Keep your eye out for Release 49, which is due on Tuesday 18 March. The delay is due to the scheduled downtime and maintance at the Sanger and EBI this weekend, which has caused some trouble. However, Release 49 will soon be visible to the community!

New features in release 49 will includeBLAST against top-level sequences on all species, updates on theGeneTreeView page that should make things easier to see, and new Ensembl gene sets for Orangutan, Horse and and Takifugu. FlyBase 5.4 will be imported for Fruitfly. For API users, the regulatory features will be moved from the core API to the functional genomics API.

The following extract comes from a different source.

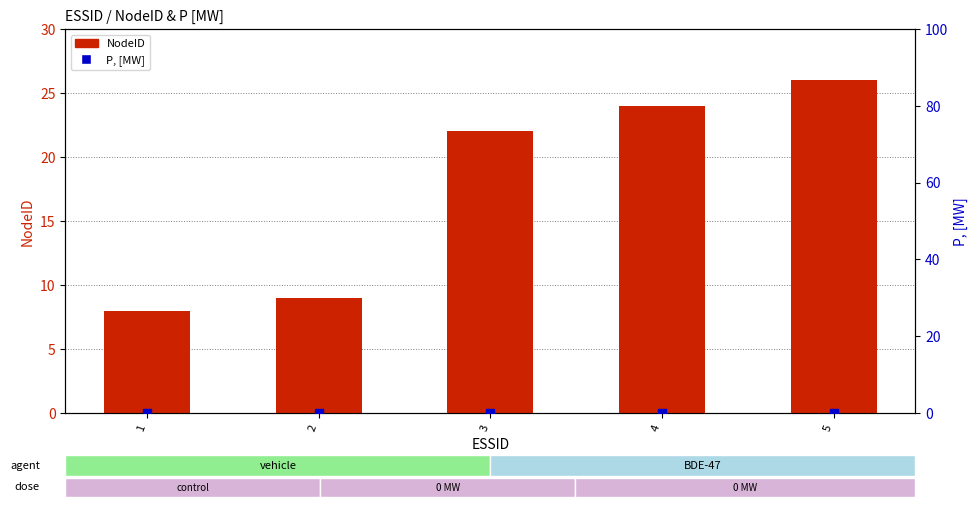

What are all the series names shown in the legend?

NodeID, P, [MW]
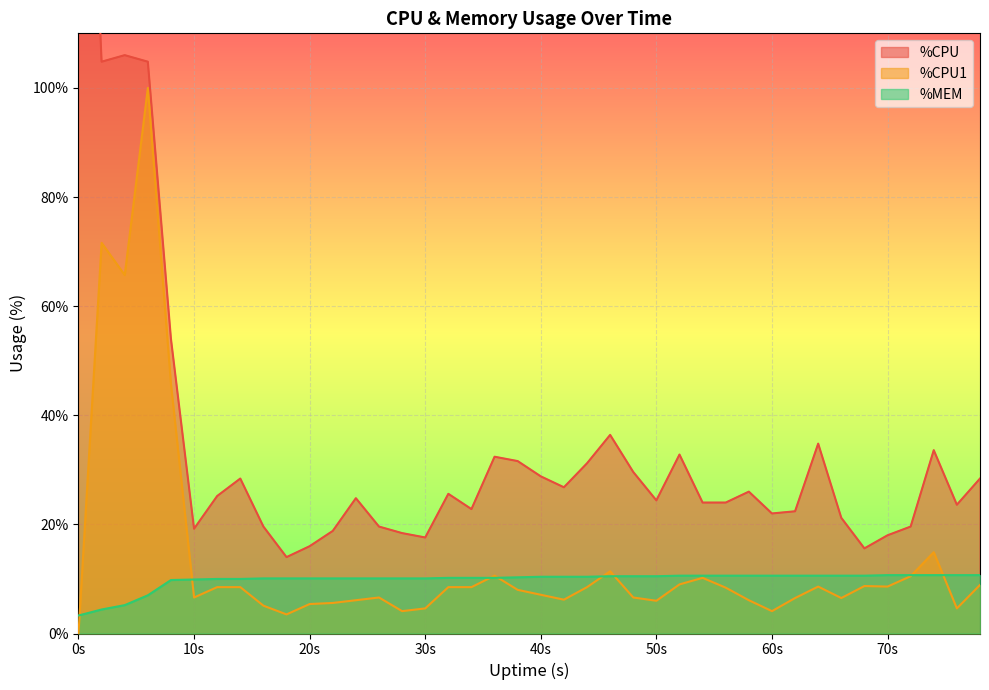

The value of %CPU1 at 22 is 8.5. True or false?

False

Also, a word of warning to those using our mouse clones under ‘DAS sources’. MICER clones and the bMQ set (129S7/AB2.2 in the ‘DAS Sources’ menu of ContigView). The clones, originally mapped to NCBI M36, are lifted over to the new assembly (NCBIM 37) coordinates. The drawing indicates where the clone lifts over to in the new assembly. However, the pop-up box shows the coordinates of the original mappings. This is indicated in Ensembl by the ‘NCBIM36’ label above the coordinates.

Write our helpdesk if you are confused!

This new release hosts an updated zebrafish assembly (Zv7) along with newly determined gene sets for zebrafish, platypus and chimpanzee.

SequenceAlignView is a new page allowing sequences to be compared across strains (mouse and rat)/individuals (humans). Variations can be displayed in this view. See the sitemap to find the page.

Finally, three new videos are available in the help. See the video tutorials here:
http://www.ensembl.org/common/Workshops_Online

More news is available on our website. Come find out what’s new!

Giulietta (Ensembl)

The latest update of the Ensembl Genome Brower and associated databases occurred 13 June, 2007 (release 45). This release was coordinated with the publication of the ENCODE project in the journal Nature. The first stage of this project focused on an in-depth view of 1% of the genome, contributing to a set of regulatory features that has now been incorporated into Ensembl, accessible in ContigView.

BioMart 0.6 has just been released, including an improved layout and response times for result viewing. In addition, the query can be exported in Perl API format
via the new ‘Perl’ button.

Those are the major updates at this time.